Detail of Rina Banerjee, “Not like Superman, a superwoman, unlike kryptonite, like a Native of your country’s forrest, it’s soil is what you are and you trust, coined as home is, a currency weighted down in stones” (2018), ink and acrylic on two wooden panels

And if editing and embellishing objects from the past is a kind of poetry, Banerjee is the laureate. With sculptures and paintings that make tricks of the eye seem like child’s play, she brings her material sensitivity to two works created specifically for this show: The towering quasi-monument near the show’s entrance was fashioned from materials culled from the Philippines, Scotland, India, and elsewhere, while a smaller but no less exquisite figure sprouting from a repurposed megaphone wears rows of dangling, painted gourds. Some of the ancient vessels, sculptures, and figurines on display felt like a shoehorned afterthought, particularly those that made it difficult to closely observe them and Kim's works at the same time. But even the contemporary works I wasn’t particularly drawn to, like Kim’s ongoing Synecdoche begun in 1991, felt like a necessary part of the puzzle, leaving the idea of Asian art history itself unfinished and indeterminate.

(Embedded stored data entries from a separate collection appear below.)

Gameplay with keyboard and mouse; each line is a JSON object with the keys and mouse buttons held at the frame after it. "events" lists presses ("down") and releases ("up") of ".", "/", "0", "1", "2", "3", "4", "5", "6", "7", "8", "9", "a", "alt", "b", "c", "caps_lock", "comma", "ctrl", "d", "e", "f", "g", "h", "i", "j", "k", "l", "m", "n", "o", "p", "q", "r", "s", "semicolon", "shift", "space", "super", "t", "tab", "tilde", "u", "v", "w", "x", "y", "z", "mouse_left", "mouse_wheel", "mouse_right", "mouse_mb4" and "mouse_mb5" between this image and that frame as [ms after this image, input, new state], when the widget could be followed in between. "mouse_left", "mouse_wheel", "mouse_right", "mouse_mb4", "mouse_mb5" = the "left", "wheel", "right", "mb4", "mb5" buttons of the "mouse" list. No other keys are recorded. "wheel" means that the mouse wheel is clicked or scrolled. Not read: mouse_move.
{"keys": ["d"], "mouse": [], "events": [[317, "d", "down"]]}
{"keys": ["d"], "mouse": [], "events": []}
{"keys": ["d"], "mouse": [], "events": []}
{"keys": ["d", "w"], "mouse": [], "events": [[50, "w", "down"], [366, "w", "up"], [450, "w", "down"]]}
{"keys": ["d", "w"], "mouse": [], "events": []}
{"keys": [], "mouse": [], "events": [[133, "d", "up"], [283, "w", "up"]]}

But not all of these lineages are tidy family trees delineated on those persistent wall labels, which makes them all the more compelling. Kim’s groundbreaking Belly Painting series from the 1990s links the collection’s Goryeo-era bottle that inspired him to the shape of Banerjee’s hooped sculptures. Banerjee’s sequined sculpture calls out to Pindell’s hole-punch and glitter works upstairs. I left feeling affirmed in a piece of wisdom that can too easily slip into banality: that the most supposedly “authentic” identity is one that is inseparable from other traditions, places, and visual languages. As with the threads of Banerjee's sculptures and Pindell's archipelagic references to Japanese geography, unfinished edges are the point, and fraying is an invitation to continue braiding, weaving, and creating.

Howardena Pindell, “Autobiography: India (Lakshmi)” (1984), mixed media collage on paper (image courtesy the artist and Garth Greenan Gallery, New York)
Installation view of figurines from the museum collection and Byron Kim's “Maebyeong (Asia Society)” (2024)
Installation view of works by Rina Banerjee in (Re)Generations
Byron Kim, Belly Paintings (1991–92), encaustic on linen

(Re)Generations: Rina Banerjee, Byron Kim, and Howardena Pindell amid the Mr. and Mrs. John D. Rockefeller 3rd Collection continues at the Asia Society and Museum (725 Park Avenue, Upper East Side, Manhattan) through January 4, 2026. The exhibition was organized by the museum.